Forum Moderators: martinibuster
What does EU GDPR means for Adsense?
(translation)
Many French media sites found themselves inaccessible to advertisers following the application of the new rules by Google, who felt that these media did not offer enough guarantees in terms of consent.
Advertisers can no longer buy space on sites like lefigaro.fr, and these sites are no longer receiving advertising revenue via the automated purchase of digital advertising.
[francesoir.fr...]
[edited by: riccarbi at 9:30 am (utc) on Jun 11, 2018]
In the UK it seems that a number of big sites have tightened further in the last week or so. However, a number are still doing very little or nothing. Ironic that despite Brexit it sounds like UK sites are doing more to comply than Italian ones.
[edited by: riccarbi at 10:54 am (utc) on Jun 11, 2018]
What the heck does it mean "explicit consent"
Ironic that despite Brexit it sounds like UK sites are doing more to comply than Italian ones.
By clicking OK, do you accept also personalised ads? (it seems so)
(apparently, this restricts the personalised ads to that coming directly from the Guardian and nothing else).
but, there is no evidence the user read/saw/understood the text. So legally, continuing, scrolling is NOT an explicit consent.
[edited by: riccarbi at 11:33 am (utc) on Jun 11, 2018]
how can I be sure someone "understood" the text?
Maybe they click on "OK" because they want to get rid of that annoying banner and the only button there is that.
My sincere opinion is that (even more than the Cookie directive) the GDPR deems the average user a complete idiot who can't make a personal choice without you explaining him everyting as it was a 4-year-old boy, and not a very smart one indeed....
Again, those who say that the GDPR is clear probably haven't read it. It's wide open to different interpretation. What the heck does it mean "explicit consent". Who'll decide when it's explicit and when it is not?

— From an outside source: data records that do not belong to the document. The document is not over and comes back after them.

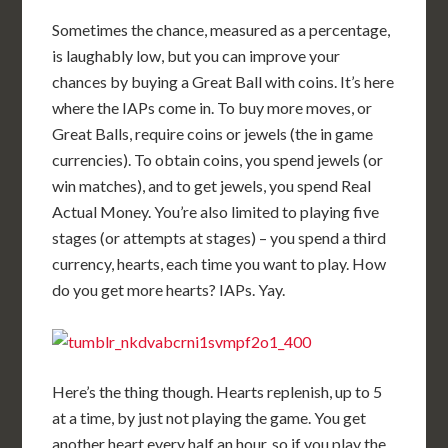
Sometimes the chance, measured as a percentage,
is laughably low, but you can improve your
chances by buying a Great Ball with coins. It’s here
where the IAPs come in. To buy more moves, or
Great Balls, require coins or jewels (the in game
currencies). To obtain coins, you spend jewels (or
win matches), and to get jewels, you spend Real
Actual Money. You’re also limited to playing five
stages (or attempts at stages) – you spend a third
currency, hearts, each time you want to play. How
do you get more hearts? IAPs. Yay.
Here’s the thing though. Hearts replenish, up to 5
at a time, by just not playing the game. You get
another heart every half an hour, so if you play the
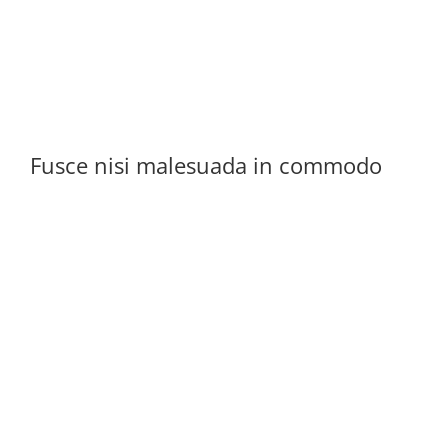
Fusce nisi malesuada in commodo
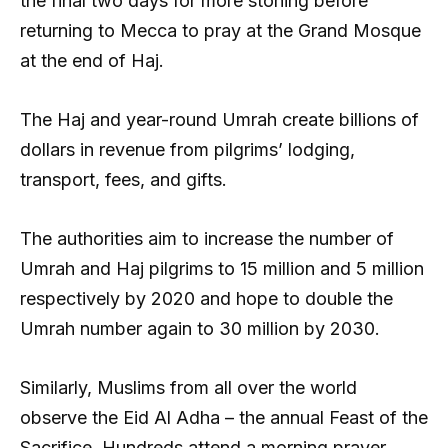
the final two days for more stoning before
returning to Mecca to pray at the Grand Mosque
at the end of Haj.
The Haj and year-round Umrah create billions of
dollars in revenue from pilgrims’ lodging,
transport, fees, and gifts.
The authorities aim to increase the number of
Umrah and Haj pilgrims to 15 million and 5 million
respectively by 2020 and hope to double the
Umrah number again to 30 million by 2030.
Similarly, Muslims from all over the world
observe the Eid Al Adha – the annual Feast of the
Sacrifice. Hundreds attend a morning prayer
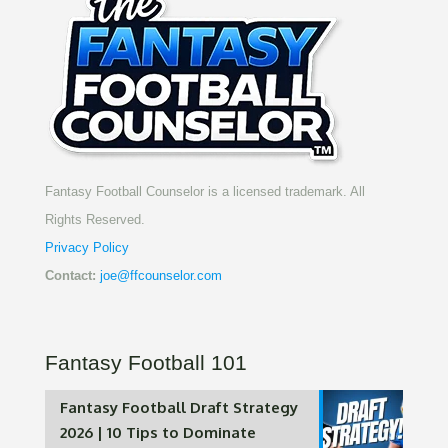
Fantasy Football Counselor is a licensed trademark. All
Rights Reserved.
Privacy Policy
Contact:
joe@ffcounselor.com
Fantasy Football 101
Fantasy Football Draft Strategy
2026 | 10 Tips to Dominate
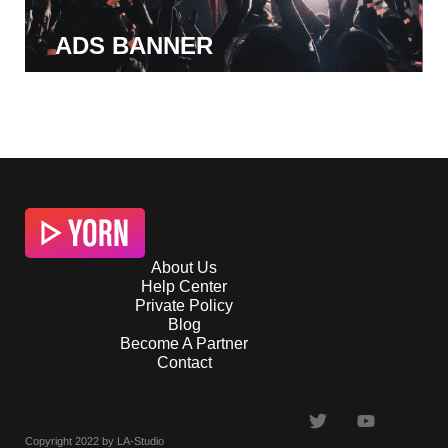
ADS BANNER
About Us
Help Center
Private Policy
Blog
Become A Partner
Contact
Copyright 2022 by LA-Studio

PS, historically, contextual ads on my sites perform exactly as personalised ones (slightly less CPC but slighly more CTR, so CPM is roughly the same); yet, since I have disabled personalised ads my revenues plummed down dramatically (and most of my ad revenues comes from the US). My idea is that there isn't simply enough demand for contextual ads for my websites; therefore their average value and quality nosedived.
Again, those who say that the GDPR is clear probably haven't read it. It's wide open to different interpretation. What the heck does it mean "explicit consent". Who'll decide when it's explicit and when it is not?
So has anyone gotten a warning notice from Adsense for not being compliant? Or lost their account?
Has any large site been fined yet?
In other words, is anything happening?
Everything is fine. No warnings, nothing.
Hmmm. As a web publisher, anything that is bad for my bank account is bad for me...
Just to clarify because some people in this thread got it wrong: An EU Regulation like the GDPR is immediately enforceable law in all member states. An EU Directive only requires member states to implement naitnoal laws on their own.
Again, this is true "in theory". Since local authorities are in charge of making people comply with the "regulation" as well as to apply appropriate "punishment" if they do not, and since terms such as "explicit consent" have been interpreted in different ways by local authorities since 2015, there is no such thing as "a regulation implemented throughout the EU coherently".
In Italy acceptance on scroll is accepted by law (and used by all), in UK it is not. Same regulation, different laws, "de facto". Period.
A directive and a regulation are actually the same animal, but one looks tame and the other looks savage and ferocious. Yet, they are both puppies, actually.
There shouldn't be that loss. So my guess is that by pausing the ad requests the ads served are less attractive.